Friday, February 21, 2014

Kiln Loading

This whole week has been pretty much swallowed up by kiln loading and various errands. On Monday, we worked on the greenhouse at the farm and got the raised beds finished. Here's a photo of the raised beds in construction:

I've been posting photos on Facebook as I went along with the kiln loading, but I thought I would share some thoughts with the photos and about the process since I just finished yesterday.

Do any of you fine readers remember the game Tetris? I would liken loading a kiln to the game Tetris in which you have different shaped blocks that fall and you have to rotate them in order to fit into the blocks below them. Luckily, in loading the kiln, the blocks don't implode or disappear when you fit them together, but I sometimes wonder if I would go insane if I listened to this theme music all day:

First, the pots had to make it to the farm. We're working on building a barn to get my studio and a workshop out there, but for now, I move the pots from my house to the farm like this:

In other words, I move them VERY CAREFULLY because they're thin, raw clay pots! I've been pretty good about taking photos this week at every level of the loading. Sometimes it is hard for me to remember to snap a photo before throwing another shelf on top (which I did in a few instances), but this will give you the general idea of how it works.
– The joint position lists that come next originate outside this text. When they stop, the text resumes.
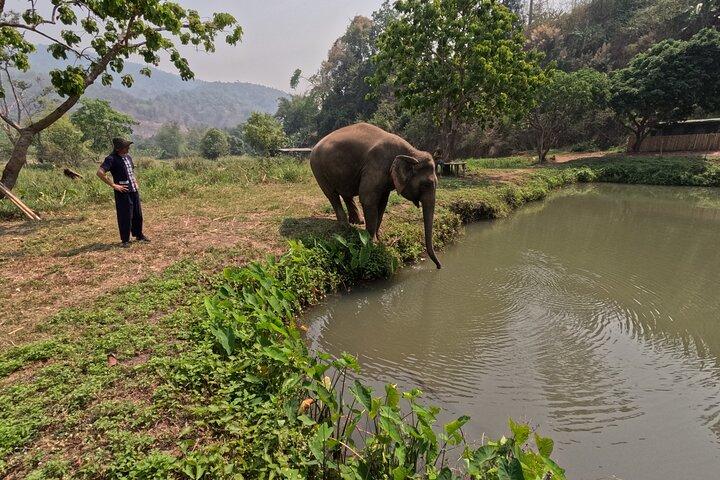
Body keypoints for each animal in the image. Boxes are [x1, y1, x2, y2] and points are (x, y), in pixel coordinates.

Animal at [310, 122, 442, 269]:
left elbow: (382, 203)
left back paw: (358, 222)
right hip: (318, 169)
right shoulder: (376, 166)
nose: (438, 266)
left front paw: (378, 239)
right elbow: (368, 199)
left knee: (345, 192)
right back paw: (345, 226)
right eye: (425, 185)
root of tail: (315, 145)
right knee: (332, 195)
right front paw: (371, 243)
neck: (412, 152)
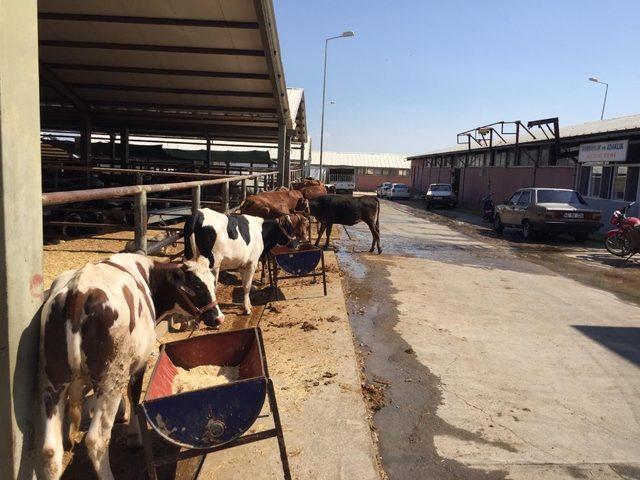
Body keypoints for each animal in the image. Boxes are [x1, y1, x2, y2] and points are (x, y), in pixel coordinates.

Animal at [40, 251, 220, 480]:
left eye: (212, 281)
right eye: (196, 286)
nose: (218, 317)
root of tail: (78, 291)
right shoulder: (139, 362)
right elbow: (134, 396)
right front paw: (135, 436)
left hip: (53, 381)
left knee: (51, 450)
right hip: (111, 378)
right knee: (97, 440)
The first couple of rows seem to be the hardest for me. Not only do I have to try and fill as many spaces as possible, but these shelves tend to hold my smaller items, so there are more to deal with! Dishes take up a lot of room. The rims are deceptively wide and they need some tending to in order to get them in the right position. I've been trying to be better about making things like the smaller dishes in the photo below to fit below larger dishes in order to maximize filling the spaces. 

 A few more rows:

 I shifted my front shelves around for this firing and decided to put this stack of flowerpots there in front of the firebox. My theory is that this layout may provide for more airflow and make the kiln more evenly fired. We'll see!
 Kiln halfway loaded and here is what I have left:
 First row on the front stack:
 I purposefully made the first two levels of this stack very tall in order to encourage some air flow. Typically this front left corner is pretty cool in temperature, which is also why I put the flowerpots in the corners.
 Sneaking in a few more dishes:
 I had to take the lid off of the compost crock at the front and put it on top of the stack of dishes in the back left. Otherwise, it could have touched the ceiling, which would not have been a good thing. Top part of the final stack:
 This is the final view of the stacks before I put the bricks up in that opening, making a solid wall across the front.
 And here is what was left at the very end:

I will do a gas preheat overnight on Saturday to keep the pots from freezing since it will be cold and to give us a leg-up on the firing. The preheat puts the kiln at around 200 degrees Fahrenheit on Sunday morning and ready to roll. I do what is called single firing, which means that the pots are raw when they are loaded into the kiln (no bisque firing). When we were not doing a preheat, the firing took 17-18 hours, and now with the preheat it takes about 16 hours total. Because I salt the kiln I had to build it out of hard brick, and a double layer of hard brick is a lot of thermal mass to heat up!